My husband Tim was a cat person. A logical, to-the-point engineer by day, he could and did turn into mush where felines were concerned.
He made a point of visiting his old cat while she was convalescing at the veterinarian. When Cricket and Kilah, our first cats, were kittens, he carefully guided them down the worn wooden steps because they were frightened by the wide spaces in between. Later, he filled those spaces in, first with bubble wrapping and then with pieces of drywall.
He even did different voices for them and for the strays who later joined the household. And for years after he died, I half-expected them to talk back to me in those voices.
He didn’t dislike dogs, Tim always said. He just preferred cats.
One of my favorite movies scenes is from The Wrong Box (1966). Peter Cook’s dastardly Morris has gone to get a death certificate from Peter Sellers’s alcoholic Dr. Pratt. The flat is littered with every kind of cat imaginable. “I will have one of my, uh, staff collect it from the place of its origin,” the bleary-eyed physician tells the younger man, and the camera cuts to a haughty-looking Persian lying on a shelf.
Crazy Cat Men
Now it seems that women don’t have a corner on the cat market anymore. There’s a male counterpart — a modern-day Dr. Pratt, if you will — and he’s called the Crazy Cat Man.
“I’ve known men who profess to dislike cats,” says Tom Cox, “but a surprising amount of the same men, if pushed, will admit that they at least ‘don’t mind’ them; the dislike is a masculine façade, like a workbench you keep clearly visible in your shed, but don’t intend to use.”
Cox has written about his life among felines in the books Under the Paw and Talk to the Tail. “I’d joked frequently about the slippery slope of cat ownership,” he says. “But I’d never really thought of myself as having the potential to be a Crazy Cat Man, or anything close, or even that owning cats was ‘my thing’ any more than a handful of my other main passions were ‘my thing.’”
After separating from his wife, Cox found that many women saw him as being more sensitive (i.e., “solid boyfriend material”) because he had cats. However, quite a few women also were suspicious of “a man living alone with that many sets of paws.” Why 4 cats? What were they a substitute for? He couldn’t really deal with other people, could he?
In other words, crazy cat men have it as rough as crazy cat ladies.
Noteworthy Cat Guys
The famous men who have loved cats far outnumber those who have hated them (Hitler, Mussolini, Napoleon, and Genghis Khan are in the latter category).
These famous men all loved cats:
- Abraham Lincoln
- Walt Whitman
- Charles Dickens
- Louis Pasteur
- Theodore Roosevelt
- Albert Schweitzer
- Thomas Hardy
- T.S. Eliot
- Winston Churchill
- E.E. Cummings
- Steve McQueen
- John Lennon
- Sean Connery
- James Mason
- Cleveland Amory
- Frank Zappa
Watch this self-professed “Cat Man” play around with his feline friends:
Celebrating the Male–Feline Bond
In 2009, photographer David Williams began a project called “Men & Cats.” He took shots of his buddies hanging out with their pets in their apartments, walking them on leashes in Brooklyn or just cuddling their cats in the great outdoors. In doing so, he managed to show that liking cats wasn’t just a gal thing.

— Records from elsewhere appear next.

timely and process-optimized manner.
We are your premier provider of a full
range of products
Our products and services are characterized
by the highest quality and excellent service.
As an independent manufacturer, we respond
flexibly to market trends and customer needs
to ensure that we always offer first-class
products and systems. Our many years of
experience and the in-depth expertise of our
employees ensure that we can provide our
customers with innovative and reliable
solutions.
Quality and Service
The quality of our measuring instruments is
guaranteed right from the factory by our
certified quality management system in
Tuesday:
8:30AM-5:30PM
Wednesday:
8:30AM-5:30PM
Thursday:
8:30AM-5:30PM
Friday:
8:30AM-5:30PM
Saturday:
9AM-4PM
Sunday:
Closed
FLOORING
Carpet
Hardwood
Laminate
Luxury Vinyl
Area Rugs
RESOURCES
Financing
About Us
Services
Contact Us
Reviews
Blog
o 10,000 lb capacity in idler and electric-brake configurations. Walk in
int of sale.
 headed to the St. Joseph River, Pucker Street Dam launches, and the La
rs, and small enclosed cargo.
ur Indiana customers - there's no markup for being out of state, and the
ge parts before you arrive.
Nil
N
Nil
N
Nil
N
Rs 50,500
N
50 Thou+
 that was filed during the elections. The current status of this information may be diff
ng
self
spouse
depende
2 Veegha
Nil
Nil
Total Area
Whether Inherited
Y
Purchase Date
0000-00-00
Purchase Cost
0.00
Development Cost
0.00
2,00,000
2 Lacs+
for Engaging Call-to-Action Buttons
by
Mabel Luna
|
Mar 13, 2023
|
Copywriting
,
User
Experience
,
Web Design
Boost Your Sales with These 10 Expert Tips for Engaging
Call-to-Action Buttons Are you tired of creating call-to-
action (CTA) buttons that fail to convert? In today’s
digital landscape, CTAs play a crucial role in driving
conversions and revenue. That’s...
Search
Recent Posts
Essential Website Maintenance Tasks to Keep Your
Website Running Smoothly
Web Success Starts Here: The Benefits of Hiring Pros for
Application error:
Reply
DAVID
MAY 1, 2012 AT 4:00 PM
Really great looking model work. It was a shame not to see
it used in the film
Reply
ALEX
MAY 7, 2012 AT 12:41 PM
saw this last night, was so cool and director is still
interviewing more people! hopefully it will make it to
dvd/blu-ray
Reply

“I found the way society genderizes animal ownership very compelling,” Williams says. “As a portrait photographer, I was interested in capturing the relationships of my male friends and their feline friends.”
Yes, on the whole, men are more willing now to fess up to what writer Brian Levinson calls “the love that dare not meow its name.” There’s even a website, menandcats.com, where guys can submit stories and photos about their cats and themselves.
Perhaps the truth is simply this: It’s just not as easy to pigeonhole cats and the people who love them as we’ve thought.
“They’re an enigma, cats,” reflects Ian Anderson of Jethro Tull. “They contain so many epitomes of maleness and femaleness all wrapped up into one furry bundle.”